■ Ausgewählter Textauszug:

- - -

Nam Ou Flussfahrt – Das Abenteuer endet

Der Tag beginnt früh, mit Hühnergegacker, Entengeschnatter, fröhlichen Kinderstimmen.

Frühmorgendliche Kühle und Feuchtigkeit in der Luft. Langsamer, träger Gang durch die Pfade zwischen den Häusern. Das Ticketbüro öffnet erst um acht, also zuerst mal Frühstück, wie es sich gehört. Abschiedsgespräche, immer dasselbe. Man schwört sich, in Verbindung zu bleiben, und weiss doch ganz genau, dass es niemals klappen wird.

- - -

■ Vorliegende Datensätze:
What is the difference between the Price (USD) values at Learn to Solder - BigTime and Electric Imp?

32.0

- - -

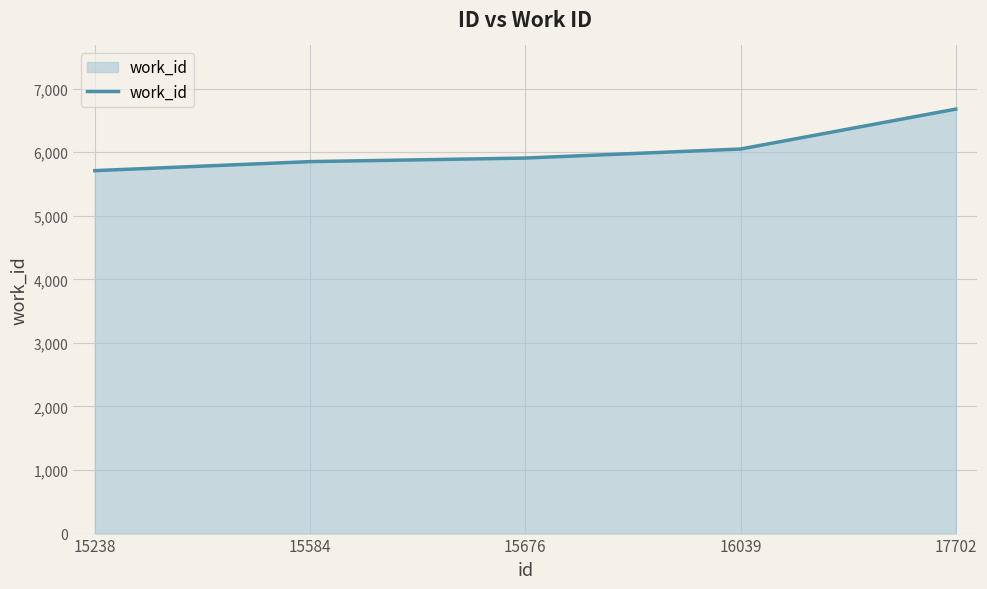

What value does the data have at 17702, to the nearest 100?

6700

- - -

■ Arbeitsauftrag A:
Beantworte diese Fragen zum Auszug über die Nam-Ou-Flussfahrt:
(i) Welche Geräusche gibt es am frühen Morgen?
(ii) Um wie viel Uhr öffnet das Ticketbüro?
(iii) Was wird gemacht, bevor das Ticketbüro öffnet?
■ Arbeitsauftrag B: Gib den Auszug über die Nam-Ou-Flussfahrt von „Nam Ou Flussfahrt“ bis „niemals klappen wird.“ Wort für Wort wieder.

■ Antwort A:
(i) Hühnergegacker, Entengeschnatter und fröhliche Kinderstimmen
(ii) Um acht
(iii) Frühstück

■ Antwort B:
Nam Ou Flussfahrt – Das Abenteuer endet

Der Tag beginnt früh, mit Hühnergegacker, Entengeschnatter, fröhlichen Kinderstimmen.

Frühmorgendliche Kühle und Feuchtigkeit in der Luft. Langsamer, träger Gang durch die Pfade zwischen den Häusern. Das Ticketbüro öffnet erst um acht, also zuerst mal Frühstück, wie es sich gehört. Abschiedsgespräche, immer dasselbe. Man schwört sich, in Verbindung zu bleiben, und weiss doch ganz genau, dass es niemals klappen wird.